The maintenance of the Anglo-French Alliance despite the tortuous courses to which the Emperor was addicted, was due to the peculiarly close relations of the two Courts, and the friendship that existed between Lord Palmerston and the French Ambassador, Count Persigny. Persigny's Imperial master, however, was regarded by the Prime Minister with but little confidence. In particular his notable scheme for dividing the Sick Man's heritage through the occupation of Tunis by Sardinia, Morocco by France, and Egypt by Britain was rejected at once. How could Britain and France, Lord Palmerston contended, who had just guaranteed the integrity of the Turkish Empire, proceed like the partitioners of Poland, to strip the Sultan of his outlying dominions? Besides, we did not want Egypt; all we wished was that the country should not belong to any other European Power, and that we should have a free passage across it.
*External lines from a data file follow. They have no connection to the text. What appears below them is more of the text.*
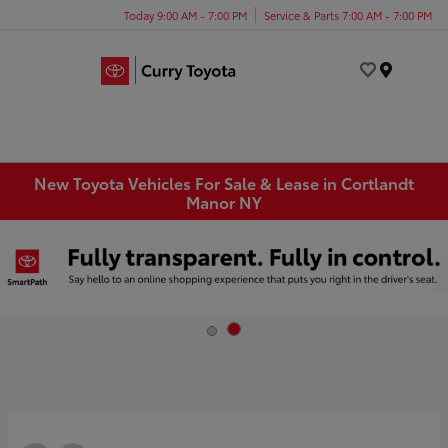
Today 9:00 AM - 7:00 PM
Service & Parts 7:00 AM - 7:00 PM
Menu
New Toyota Vehicles For Sale & Lease in Cortlandt
Manor NY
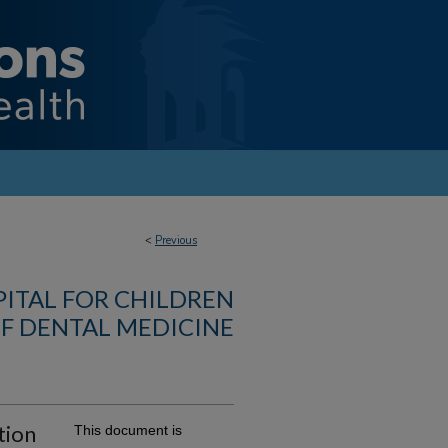
<
Previous
PITAL FOR CHILDREN
F DENTAL MEDICINE
tion
This document is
It was undoubtedly distrust of the Emperor which induced Lord Palmerston to oppose the construction of the Suez Canal scheme, which he did with such insistence that the Sultan's firman was not granted until after his death. His public reasons, which were much ridiculed at the time, were that the canal would never be made, that even if it was made, it would not pay, and that by rendering Egypt virtually independent of the Porte, it would impair the integrity of the Turkish Empire. His private objections, as given in a letter to Lord John Russell, were far more statesmanlike. They were that a canal open to all nations would deprive Britain of the commercial monopoly with the East which she at present possessed, and that "it required only a glance at the map of the world to see how great would be the naval and military advantage to France in a war with Britain to have such a short cut to the Indian seas, while we should be obliged to send ships round by the Cape."

CHINESE OFFICERS HAULING DOWN THE BRITISH FLAG ON THE "ARROW." (See p. [169].)

The most momentous debates in the Session of 1857 were connected with the affairs of China. They resulted in the defeat of Lord Palmerston's Administration, which was followed by the dissolution of Parliament. It was a seemingly trivial incident in a remote part of the globe that led to these important consequences. Sir John Bowring had been appointed British Consul in Canton in 1849. In 1854 he was appointed her Majesty's Plenipotentiary in China and Governor of Hong Kong. While he occupied this position he came into hostile collision with the Imperial Government. On the 8th of October, 1856, a lorcha named the Arrow, which bore the British flag, was boarded by Chinese officers, for the purpose of arresting some of their countrymen charged with piracy. The British flag was torn down, and twelve out of a crew of fourteen were carried off prisoners. Sir John Bowring in vain endeavoured to obtain redress for this outrage. The Imperial Commissioner Yeh paid no attention to his remonstrances, or only returned evasive answers. Menaces being equally unavailing, the matter was referred to the British admiral, Sir Michael Seymour. Troops were obtained from India and Ceylon, and Sir John Bowring, on his own responsibility—without any authority from the Government at home—made war upon the most ancient and extensive empire in the world. The forts along the river were one after another attacked and reduced. The public buildings in the city of Canton were shelled. A large fleet of war-junks was destroyed, and the city lay defenceless under our guns.